■ **掲載された文章**:

◆ ◆ ◆ ◆ ◆

短編戯曲『世紀末』 裏話
こんにちは!
今回は、
短編戯曲『世紀末』の裏話をします。
作品はこちらです。
↓ ↓ ↓
(※PDFファイルでの公開です。ダウンロードしてご覧ください。)
この作品は、
昨年の日本大学芸術学部演劇学科令和4年度上演実習1A後期発表で、上演発表された課題戯曲です。
私にとって、初めて自由なテーマで書いたお話です。
昨年の夏、
私は締め切りが迫る中、一つもネタが思い浮かんでおらず、
焦りから、実家に帰る電車の中で田んぼを眺めながら涙ぐんでいました。
家に帰って母に愚痴をこぼしながら話をして、
「書くものがないなら家族の話を書けばいい」
と言われ、私が勝手に隠し玉だと思っていた母のエピソードを脳内から引っ張り出し、
それをモチーフに課題に取り組むことにしました。
そうして出来上がったのが、『世紀末』という話です。
母が若い頃、祖父母に内緒でワーキングホリデーに行こうとした時のエピソードが元ネタになっています。
そのまんまです。
登場人物も、実際の私の家族がモデルになっています。
ネタが思い浮かばず、どれほど切羽詰まっていたのかということが伺えると思います。
どうでもいいような会話や、真面目ではない場面にも
内輪にしか分からないような小ネタを散りばめたので、
ほぼ、いつもの我が家のような雰囲気に仕上がりました。
とはいえ、全てが実話というわけではなく、
私の感覚からすると、
話の核となる部分はフィクション、残りの全てがノンフィクションで構成されています。

◆ ◆ ◆ ◆ ◆

■ **検討するデータ**:
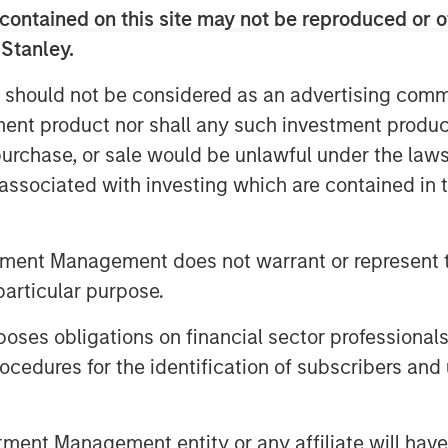
contained on this site may not be reproduced or o
 Stanley.
 should not be considered as an advertising commu
tment product nor shall any such investment produc
, purchase, or sale would be unlawful under the law
jolted markets, pushing energy prices
s associated with investing which are contained in
across global bonds and credit. In
ed rates and spreads—and how
te volatility and capture
tment Management does not warrant or represent t
particular purpose.
es obligations on financial sector professionals
cedures for the identification of subscribers and 
nt Management entity or any affiliate will have an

◆ ◆ ◆ ◆ ◆

■ **取り組む課題**:
『世紀末』の裏話によると、この作品の元ネタとなったのはどのようなエピソードか。 データは『世紀末』の裏話とは切り離された別の資料である。

■ **解答欄**:
母が若い頃、祖父母に内緒でワーキングホリデーに行こうとした時のエピソードである。